**Document text**.
“Biden said over and over during his campaign, ‘I view this as a campaign between Scranton and Park Avenue,” in comparing his industrial hometown to his opponent’s roots in Manhattan. Well, this is an immediate opportunity for Biden to stand up for the ‘little guy.’”
When Joe Biden became President-elect Biden, he asked us to imagine a new, more hopeful version of America. He urged us to work toward leaving a “grim era” behind – a COVID-19 outbreak, economic devastation, social unrest, and a contentious election. It won’t be easy to recover, and it will require that Americans do something recently seen as undoable – unite, cooperate, and innovate.

**Set of tasks**.
• 1. List each thing the Biden passage names as part of the "grim era."
• 2. According to the Biden passage, what was Biden's industrial hometown?
• 3. Reproduce the stretch of the Biden passage from "When Joe Biden" through "cooperate, and innovate.".

**Records**.
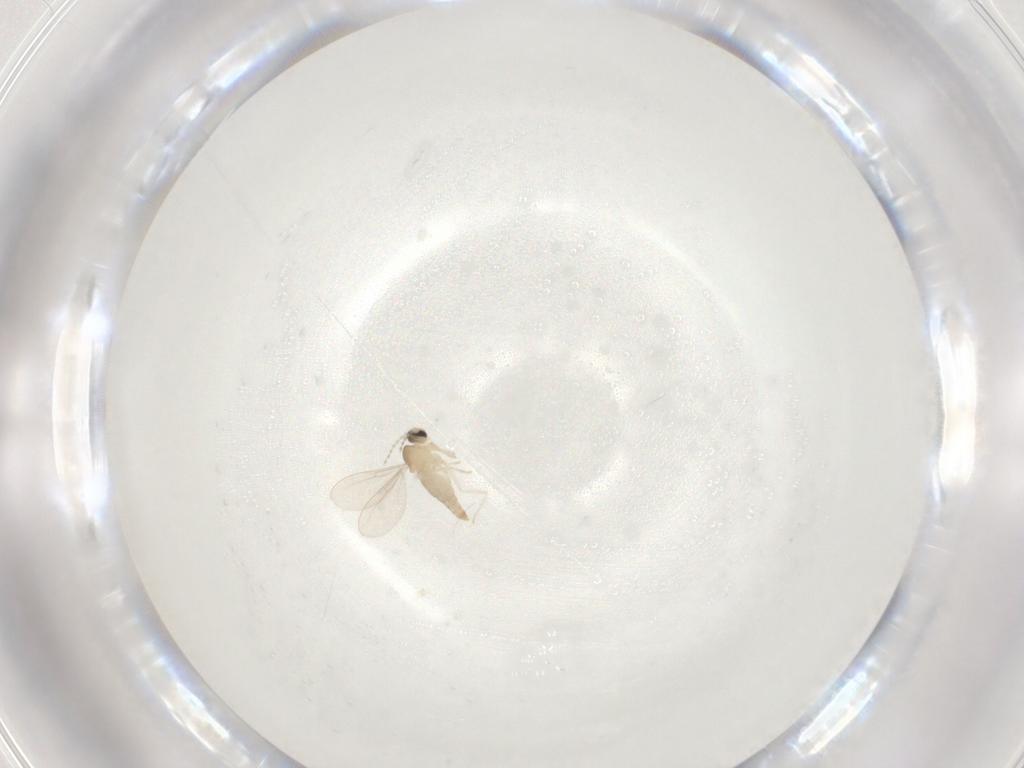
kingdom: Animalia
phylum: Arthropoda
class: Insecta
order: Diptera
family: Cecidomyiidae
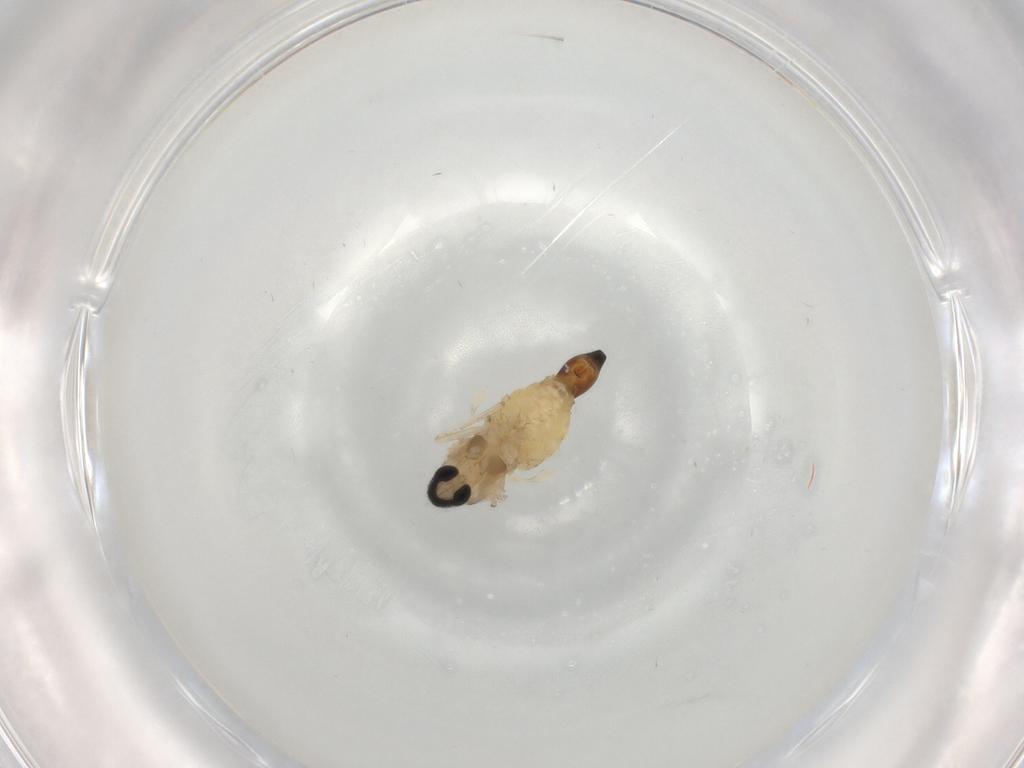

**Responses by item number**.
• 1.
A COVID-19 outbreak
Economic devastation
Social unrest
A contentious election

• 2. Scranton.

• 3.
When Joe Biden became President-elect Biden, he asked us to imagine a new, more hopeful version of America. He urged us to work toward leaving a “grim era” behind – a COVID-19 outbreak, economic devastation, social unrest, and a contentious election. It won’t be easy to recover, and it will require that Americans do something recently seen as undoable – unite, cooperate, and innovate.